## Task requirements
According to the selection on the lawsuit over the solar and wind assessment model, why does the petition focus mainly on constitutional claims? Answer in one to three sentences.

## start Selection

A New York State Supreme Court justice has rejected a request for temporary restraining order (“TRO”) sought by municipal officials attempting to once again prevent use of the state-mandated assessment model for solar and wind projects over 1 MW. The Court rejected the TRO on April 24, 2024, and set a preliminary injunction hearing for late May.

Just a week prior to the publication of tentative assessment rolls on May 1 in most jurisdictions around New York State, a group of assessors and municipal officials acting in their official and individual capacity – the latter presumably to obtain taxpayer standing – brought a suit seeking to invalidate the assessment model for wind and solar projects. Airey, et al. v. State of New York, et al. (Albany County Index No. 903991-24).  This challenge is by a group of dissatisfied assessors who are legally obligated to use the Real Property Tax Law (“RPTL”) § 575-b assessment model (the “Model”), which is now on its second iteration.  See our alert, “2024 Assessment Model Finalized.”  Previously, assessors filed a similarly-timed lawsuit in 2022 to overturn the inaugural Model. See our alert, “Temporary Restraining Order Halts Assessment Model.” Though the Model was temporarily restrained at that time, the dispute was resolved by the New York State budget bill in 2023, mooting the litigation. See our alert, “RPTL § 575-b is Back!” 

While the petitioners sought a TRO once more, this time the Court denied the request. Since the Model is not restrained, assessors are obligated to use the Model for valuing solar and wind projects over 1 megawatt for the current tax year. The litigation will proceed, and the parties are scheduled to return to Court on May 24, 2024

The Petitioners’ Claims

Recognizing that municipalities are limited in their ability to sue the State, the Petition focuses mainly on constitutional claims. Specifically, the suit alleges that:

  1. RPTL § 575-b is unconstitutional because it infringes on the constitutional and statutory rights, authorities, and obligations of each and every real property tax assessor in the State of New York.
  2. RPTL § 575-b is unconstitutional because it unlawfully delegates the power of the Legislature to tax to an unelected administrative agency.
  3. RPTL § 575-b violates the equal protection and due process rights of similarly situated wind and solar generation facilities with generating capacity less than 1 megawatt.
  4. RPTL § 575-b violates the equal protection and due process rights of similarly situated renewable energy generation facilities. 
  5. The Model is arbitrary and capricious because it will dramatically increase the tax burdens of properties not given preferential treatment by RPTL § 575-b, and/or necessitate to dramatic cuts in services and/or necessitate dramatic increases in tax rates.

## end Selection
## start Material

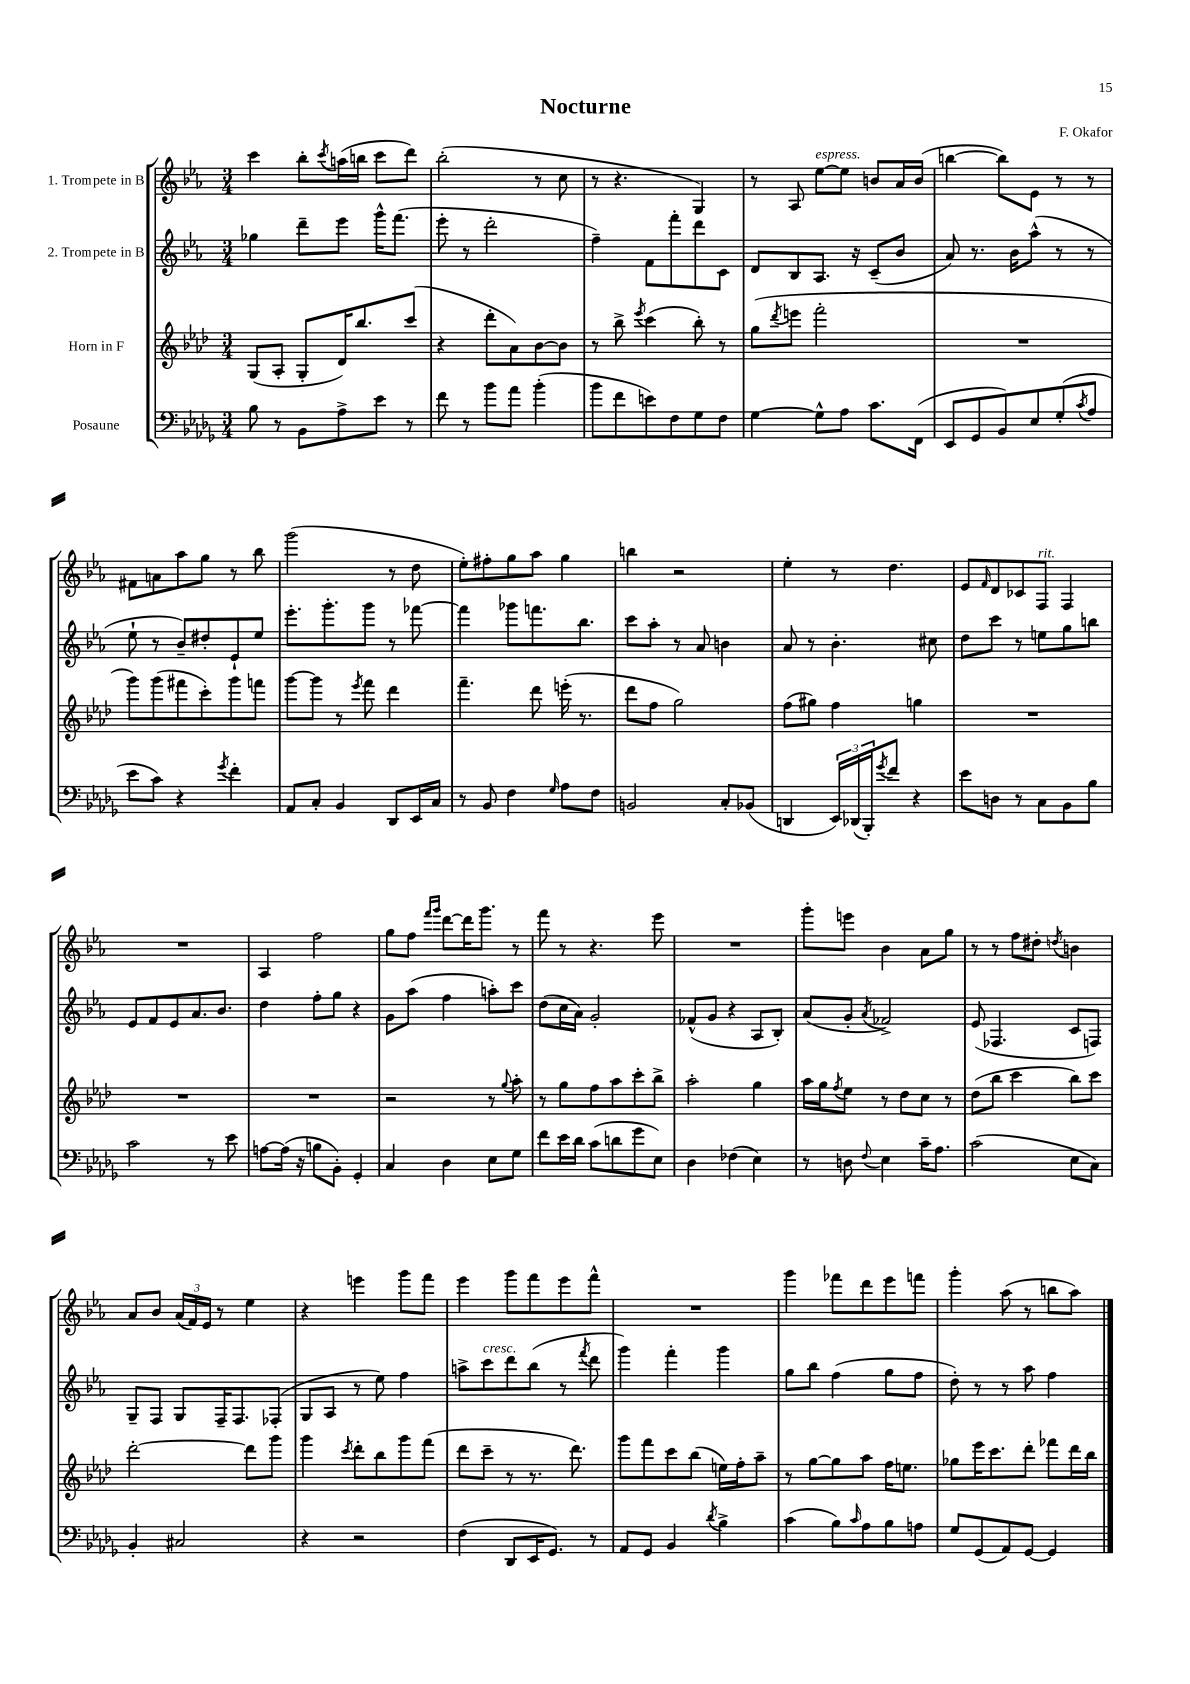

**kern	**kern	**kern	**kern
*part4	*part3	*part2	*part1
*staff4	*staff3	*staff2	*staff1
*I"Posaune	*I"Horn in F	*I"2. Trompete in B	*I"1. Trompete in B
*clefF4	*clefG2	*clefG2	*clefG2
*k[b-e-a-d-g-]	*k[b-e-a-d-]	*k[b-e-a-]	*k[b-e-a-]
*M3/4	*M3/4	*M3/4	*M3/4
=1	=1	=1	=1
8B-\	(8G/L	4gg-X\	4ccc\
8r	8A-'/J	.	.
8BB-\L	8G'/L	8ddd~\L	8bb-'\L
.	.	.	8qccc/
8A-^\	16d-/K)	8eee-\J	(16aan\L
.	8.bb-/	.	16bbn\JJ
8e-\J	.	16ggg^^\KL	8ccc\L
.	.	(8.fff\J	.
8r	(8ccc/J	.	8ddd\J)
=2	=2	=2	=2
8f\	4r	8eee-'\	(2bb-'\
8r	.	8r	.
8b-\L	8ddd-'\L	2ddd'\	.
8a-\J	8a-\)	.	.
(4b-'\	[8b-\	.	8r
.	8b-\J]	.	8cc\
=3	=3	=3	=3
8b-\L	8r	4ff~\)	8r
8f\	8bb-^\	.	4.r
.	8qeee-/	.	.
8en\)	(4ccc\	8f\L	.
8F\	.	8fff'\	.
8G-\	8bb-'\)	8ddd\	4G/)
8F\J	8r	8c\J	.
=4	=4	=4	=4
[4G-\	(8gg\L	8d/L	8r
.	8qddd-/	.	.
.	8eeen\J	8B-/	8A-/
!	!	!	!LO:TX:a:i:t=espress.
8G-^^\L]	2fff'\	8.A-/J	[8ee-\L
8A-\J	.	.	8ee-\J]
.	.	16r	.
8.c\L	.	(8c~/L	8bn/L
.	.	8b-/J	16a-/L
(16FF\Jk	.	.	(16b/JJ
=5	=5	=5	=5
8EE-/L	2.r	8a-/)	[4bbn\
8GG-/	.	8.r	.
8BB-/)	.	.	8bb\L])
.	.	16b-\KL	.
8E-/	.	(8aa-^^\J	8e-\J
(8G-'/	.	8r	8r
8qc/	.	.	.
8A-/J	.	8r	8r
!!LO:LB:g=z
=6	=6	=6	=6
8e-\L	8ggg\L)	8ee-`\	8f#X\L
8c\J)	(8ggg\	8r	8an\
4r	8fff#X\	8b-~/L)	8aa-\
.	8ccc'\)	8dd#X'/	8gg\J
8qg-/	.	.	.
4f'\	8ggg\	8e-`/	8r
.	8fffn\J	8ee-/J	8bb-\
=7	=7	=7	=7
8AA-/L	[8ggg\L	8.eee-'\L	(2ggg\
8C'/J	8ggg\J]	.	.
.	.	8.ggg'\	.
4BB-/	8r	.	.
.	8qeee-/	.	.
.	8fff\	8ggg\J	.
8DD-/L	4ddd-\	8r	8r
16EE-/L	.	[8fff-X\	8dd\
16C/JJ	.	.	.
=8	=8	=8	=8
8r	4.fff~\	4fff-\]	8ee-'\L)
8BB-/	.	.	8ff#X'\
4F\	.	8ggg-X\L	8gg\
.	8ddd-\	8.fffn\	8aa-\J
16qqG-/	.	.	.
8A-\L	(16eeen'\	.	4gg\
.	8.r	8.bb-\J	.
8F\J	.	.	.
=9	=9	=9	=9
2BBn/	8ddd-\L	8ccc\L	4bbn\
.	8ff\J	8aa-'\J	.
.	2gg\)	8r	2r
.	.	8a-/	.
8C'/L	.	4bn\	.
(8BB-X/J	.	.	.
=10	=10	=10	=10
4DDn/	(8ff\L	8a-/	4ee-'\
.	8gg#X\J)	8r	.
24EE-/LL)	4ff\	4.b-'\	8r
(24DD-X/	.	.	.
24BBB-'/J)	.	.	.
8qg-/	.	.	.
8f/J	.	.	4.dd\
4r	4ggn\	.	.
.	.	8cc#X\	.
=11	=11	=11	=11
8e-\L	2.r	8dd\L	8e-/L
.	.	.	16qqf/
8Dn\J	.	8ccc\J	8d/
8r	.	8r	8c-X/
!	!	!	!LO:TX:a:i:t=rit.
8C\L	.	8een\L	8F/J
8BB-\	.	8gg\	4F/
8B-\J	.	8bbn\J	.
!!LO:LB:g=z
=12	=12	=12	=12
2c\	2.r	8e-/L	2.r
.	.	8f/	.
.	.	8e-/	.
.	.	8.a-/	.
8r	.	.	.
.	.	8.b-/J	.
8e-\	.	.	.
=13	=13	=13	=13
[8An\L	2.r	4dd\	4A-/
(16A\Jk]	.	.	.
16r	.	.	.
8Bn\L	.	8ff'\L	2ff\
8BB-'\J)	.	8gg\J	.
4GG-'/	.	4r	.
=14	=14	=14	=14
4C/	2r	8g\L	8gg\L
.	.	(8aa-\J	8ff\J
.	.	.	16qqfff/LL
.	.	.	16qqggg/JJ
4D-\	.	4ff\	[8ddd\L
.	.	.	16ddd\K]
.	.	.	8.ggg\J
8E-\L	8r	8aan'\L)	.
.	8qqgg/	.	.
8G-\J	8aa-'\	8ccc\J	8r
=15	=15	=15	=15
8f\L	8r	(8dd\L	8fff\
16e-\L	8gg\L	16cc\L	8r
16d-\JJ	.	16a-\JJ)	.
(8c\L	8ff\	2g'/	4.r
8dn\	8aa-\	.	.
8g-\	8ccc'\	.	.
8E-\J)	8bb-^\J	.	8eee-\
=16	=16	=16	=16
4D-\	2aa-'\	(8f-X^^/L	2.r
.	.	8g/J	.
(4F-X\	.	4r	.
4E-\)	4gg\	8A-/L	.
.	.	8B-'/J)	.
=17	=17	=17	=17
8r	16aa-\LL	(8a-/L	8ggg'\L
.	16gg\J	.	.
.	8qff/	.	.
8Dn\	8ee-\J	8g'/J	8eeen\J
8qqF/	.	8qa-/	.
4E-\	8r	2f-X^/)	4b-\
.	8dd-\L	.	.
16c~\KL	8cc\J	.	8a-\L
8.A-\J	.	.	.
.	8r	.	8gg\J
=18	=18	=18	=18
(2c\	(8dd-\L	(8e-/	8r
.	8bb-\J	4.F-X/	8r
.	4ccc\	.	8ff\L
.	.	.	8dd#X'\J
.	.	.	8qddn/
8E-\L	8bb-\L)	8c/L	4bn\
8C\J)	8ccc\J	8Fn/J)	.
!!LO:LB:g=z
=19	=19	=19	=19
4BB-'/	[2ddd-'\	8G~/L	8a-/L
.	.	8F/J	8b-/J
2C#X/	.	8G/L	(24a-/LL
.	.	.	24f/)
.	.	.	24e-/JJ
.	.	16F~/K	8r
.	.	8.F/	.
.	8ddd-\L]	.	4ee-\
.	8ggg\J	(8F-X'/J	.
=20	=20	=20	=20
4r	4ggg\	8G/L	4r
.	.	8A-/J	.
.	8qccc/	.	.
2r	8ddd-'\L	8r	4eeen\
.	8bb-\	8ee-\)	.
.	8ggg\	4ff\	8ggg\L
.	(8fff\J	.	8fff\J
=21	=21	=21	=21
(4F\	8ddd-\L	8aan^\L	4eee-\
!	!	!LO:TX:a:i:t=cresc.	!
.	8ccc~\J	8ccc\	.
8DD-/L	8r	8ddd\	8ggg\L
16EE-/K	8.r	(8bb-\J	8fff\
8.GG-/J)	.	.	.
.	.	8r	8eee-\
.	8.ddd-\)	.	.
.	.	8qfff/	.
8r	.	8ddd\	8fff^^\J
=22	=22	=22	=22
8AA-/L	8ggg\L	4ggg\)	2.r
8GG-/J	8fff\	.	.
4BB-/	8ccc\	4fff'\	.
.	(8bb-\J	.	.
8qd-/	.	.	.
4B-^\	16een\LL)	4ggg\	.
.	16ff'\J	.	.
.	8aa-~\J	.	.
=23	=23	=23	=23
(4c\	8r	8gg\L	4ggg\
.	[8gg\L	8bb-\J	.
8B-\L)	8gg\]	(4ff\	8fff-X\L
16qqc/	.	.	.
8A-\	8aa-\J	.	8ddd\
8B-\	16ff\KL	8gg\L	8eee-\
.	8.een\J	.	.
8An\J	.	8ff\J	8fffn\J
=24	=24	=24	=24
8G-/L	8gg-X\L	8dd'\)	4ggg'\
(8GG-/	16eee-\K	8r	.
.	8.ccc\	.	.
8AA-/)	.	8r	(8aa-\
[8GG-/J	8ddd-'\J	8aa-\	8r
4GG-/]	8fff-X\L	4ff\	8bbn\L
.	16ddd-\L	.	8aa-\J)
.	16bb-\JJ	.	.
==	==	==	==
*-	*-	*-	*-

## end Material

## Written solution
The petition focuses mainly on constitutional claims because municipalities are limited in their ability to sue the State.